:: DATA SUPPLIED

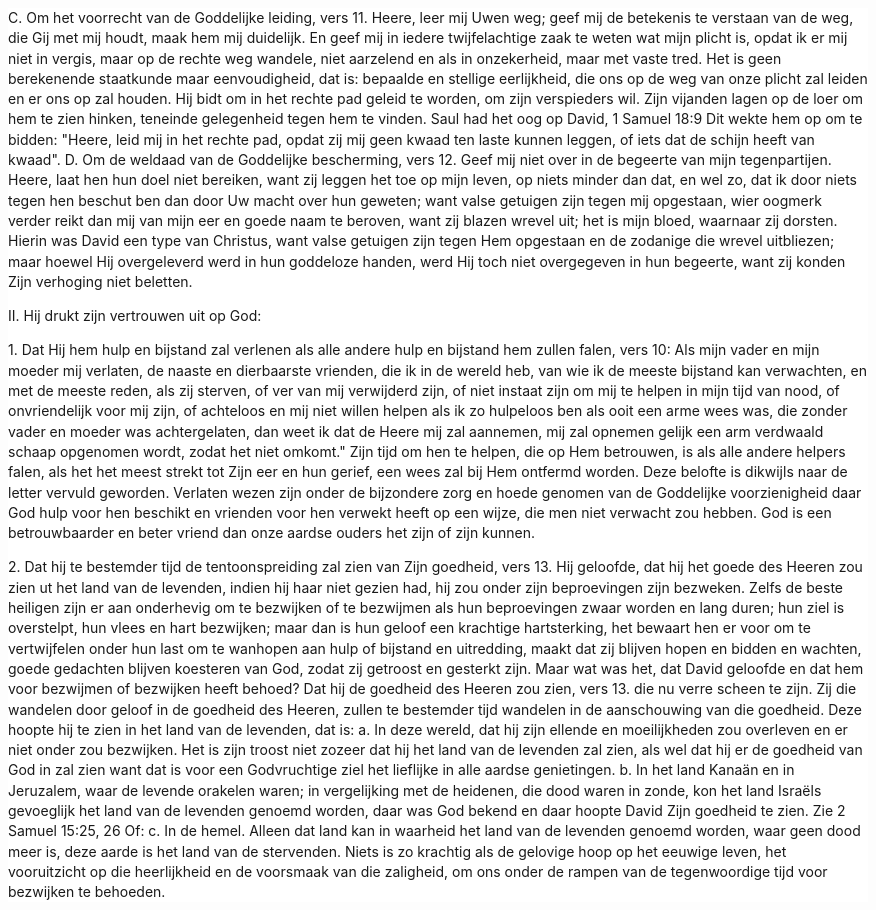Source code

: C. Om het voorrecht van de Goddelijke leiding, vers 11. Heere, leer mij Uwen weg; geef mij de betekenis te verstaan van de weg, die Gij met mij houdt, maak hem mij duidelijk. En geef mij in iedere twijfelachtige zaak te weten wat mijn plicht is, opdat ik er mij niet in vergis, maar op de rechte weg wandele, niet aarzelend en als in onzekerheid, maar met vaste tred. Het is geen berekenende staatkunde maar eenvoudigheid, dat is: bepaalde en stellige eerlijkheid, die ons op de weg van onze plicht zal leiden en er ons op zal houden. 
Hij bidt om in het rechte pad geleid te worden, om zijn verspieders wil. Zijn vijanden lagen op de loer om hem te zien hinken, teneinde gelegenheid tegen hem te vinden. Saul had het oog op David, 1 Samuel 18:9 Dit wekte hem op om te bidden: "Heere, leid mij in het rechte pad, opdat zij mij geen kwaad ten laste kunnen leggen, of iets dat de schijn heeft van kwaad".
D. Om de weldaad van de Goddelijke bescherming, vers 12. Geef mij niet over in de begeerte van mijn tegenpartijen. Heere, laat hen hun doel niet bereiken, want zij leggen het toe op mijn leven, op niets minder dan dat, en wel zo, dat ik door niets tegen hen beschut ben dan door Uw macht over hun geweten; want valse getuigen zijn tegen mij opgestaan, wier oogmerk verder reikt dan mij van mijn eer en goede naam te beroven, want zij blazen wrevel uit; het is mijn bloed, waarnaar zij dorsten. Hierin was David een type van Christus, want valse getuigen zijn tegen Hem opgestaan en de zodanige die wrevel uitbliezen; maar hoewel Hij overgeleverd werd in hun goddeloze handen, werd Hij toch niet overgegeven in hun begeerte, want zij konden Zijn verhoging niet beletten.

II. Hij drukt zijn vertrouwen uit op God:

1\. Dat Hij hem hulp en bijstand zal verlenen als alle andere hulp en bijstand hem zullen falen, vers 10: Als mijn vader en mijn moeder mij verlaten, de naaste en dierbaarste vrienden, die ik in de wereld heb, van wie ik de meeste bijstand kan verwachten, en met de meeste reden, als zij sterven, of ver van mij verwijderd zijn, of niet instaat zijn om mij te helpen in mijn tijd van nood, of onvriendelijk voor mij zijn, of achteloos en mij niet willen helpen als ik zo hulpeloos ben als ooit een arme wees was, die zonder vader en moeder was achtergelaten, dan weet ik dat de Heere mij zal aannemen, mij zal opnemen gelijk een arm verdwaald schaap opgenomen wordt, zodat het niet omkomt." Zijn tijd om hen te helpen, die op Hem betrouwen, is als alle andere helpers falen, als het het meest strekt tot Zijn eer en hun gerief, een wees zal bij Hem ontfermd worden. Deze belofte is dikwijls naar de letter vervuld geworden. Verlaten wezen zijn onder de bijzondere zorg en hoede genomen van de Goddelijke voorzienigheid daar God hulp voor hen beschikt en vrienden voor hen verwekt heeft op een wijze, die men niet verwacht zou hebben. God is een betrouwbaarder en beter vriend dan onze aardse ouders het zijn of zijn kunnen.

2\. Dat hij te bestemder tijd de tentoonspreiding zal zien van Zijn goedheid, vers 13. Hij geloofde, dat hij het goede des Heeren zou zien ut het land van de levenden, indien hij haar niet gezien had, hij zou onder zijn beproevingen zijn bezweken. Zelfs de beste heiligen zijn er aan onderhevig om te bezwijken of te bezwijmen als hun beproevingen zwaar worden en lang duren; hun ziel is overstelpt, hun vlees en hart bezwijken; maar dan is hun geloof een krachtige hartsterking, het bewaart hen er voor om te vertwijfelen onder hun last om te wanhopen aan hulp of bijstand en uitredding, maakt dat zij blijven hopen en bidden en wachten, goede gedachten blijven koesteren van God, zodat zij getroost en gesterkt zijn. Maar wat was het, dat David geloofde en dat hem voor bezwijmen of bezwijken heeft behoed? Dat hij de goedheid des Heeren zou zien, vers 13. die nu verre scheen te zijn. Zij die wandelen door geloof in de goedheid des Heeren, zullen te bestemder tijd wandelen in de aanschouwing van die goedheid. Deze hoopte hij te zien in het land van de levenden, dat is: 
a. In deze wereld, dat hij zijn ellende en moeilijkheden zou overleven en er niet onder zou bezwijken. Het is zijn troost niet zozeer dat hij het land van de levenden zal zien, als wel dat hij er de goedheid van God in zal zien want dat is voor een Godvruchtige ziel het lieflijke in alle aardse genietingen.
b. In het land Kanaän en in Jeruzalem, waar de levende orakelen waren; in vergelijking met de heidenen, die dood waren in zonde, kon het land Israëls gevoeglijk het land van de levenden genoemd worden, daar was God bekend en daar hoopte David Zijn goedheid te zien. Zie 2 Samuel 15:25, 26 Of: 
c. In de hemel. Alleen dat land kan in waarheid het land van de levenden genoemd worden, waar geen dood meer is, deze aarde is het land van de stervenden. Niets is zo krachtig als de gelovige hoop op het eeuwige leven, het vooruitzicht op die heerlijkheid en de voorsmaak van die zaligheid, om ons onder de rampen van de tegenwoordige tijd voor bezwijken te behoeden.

::::
:: DATA SUPPLIED

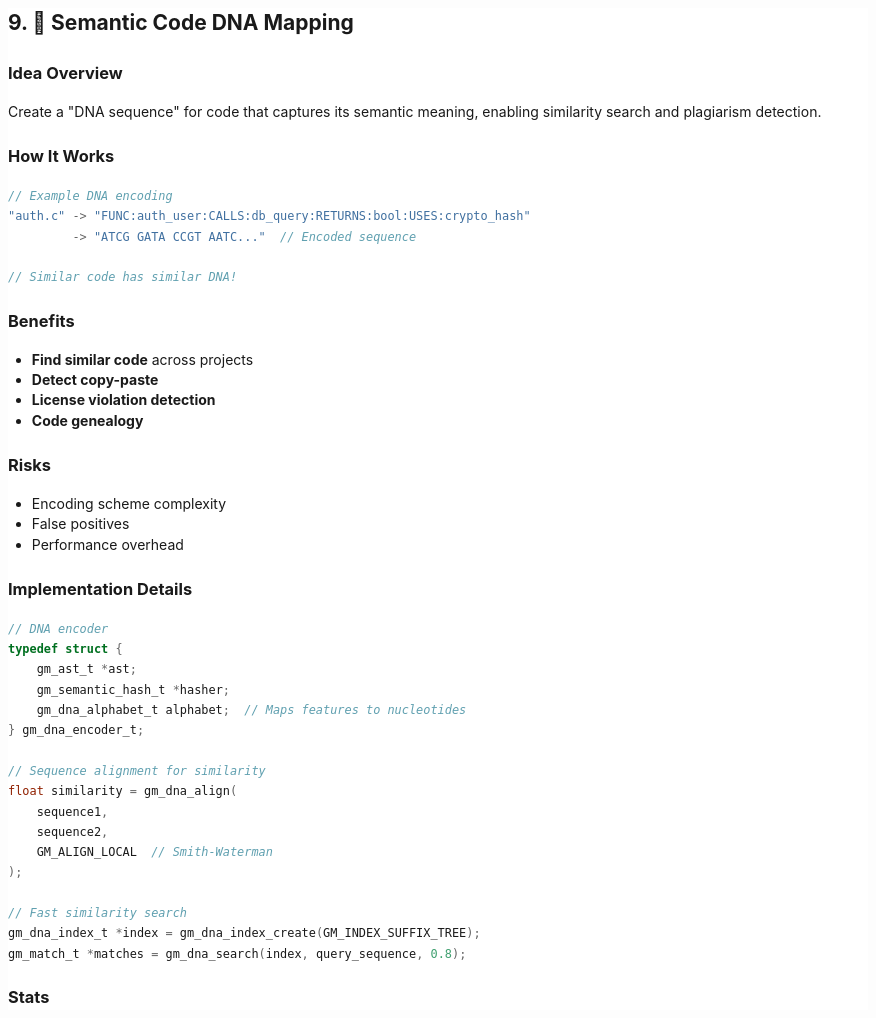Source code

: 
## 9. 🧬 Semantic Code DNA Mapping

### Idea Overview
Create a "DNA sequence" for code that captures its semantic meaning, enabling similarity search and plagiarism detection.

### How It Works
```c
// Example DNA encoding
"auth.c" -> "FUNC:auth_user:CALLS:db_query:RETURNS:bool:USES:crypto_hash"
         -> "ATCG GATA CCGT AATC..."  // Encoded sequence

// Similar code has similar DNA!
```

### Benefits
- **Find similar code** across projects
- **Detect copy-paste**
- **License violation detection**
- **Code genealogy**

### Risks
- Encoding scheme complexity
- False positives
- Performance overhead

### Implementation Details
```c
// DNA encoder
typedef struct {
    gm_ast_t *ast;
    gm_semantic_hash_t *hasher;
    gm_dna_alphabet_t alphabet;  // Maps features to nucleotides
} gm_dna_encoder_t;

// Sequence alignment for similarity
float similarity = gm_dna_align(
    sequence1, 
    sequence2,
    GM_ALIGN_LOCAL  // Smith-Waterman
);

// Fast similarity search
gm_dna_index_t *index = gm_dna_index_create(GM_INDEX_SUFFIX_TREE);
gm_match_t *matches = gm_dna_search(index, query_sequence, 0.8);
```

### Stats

::::

» **WORK ORDER**:
Among the lines above, which ones hold the string "similarity"? Show them.

» **REPLY**:
Create a "DNA sequence" for code that captures its semantic meaning, enabling similarity search and plagiarism detection.
// Sequence alignment for similarity
float similarity = gm_dna_align(
// Fast similarity search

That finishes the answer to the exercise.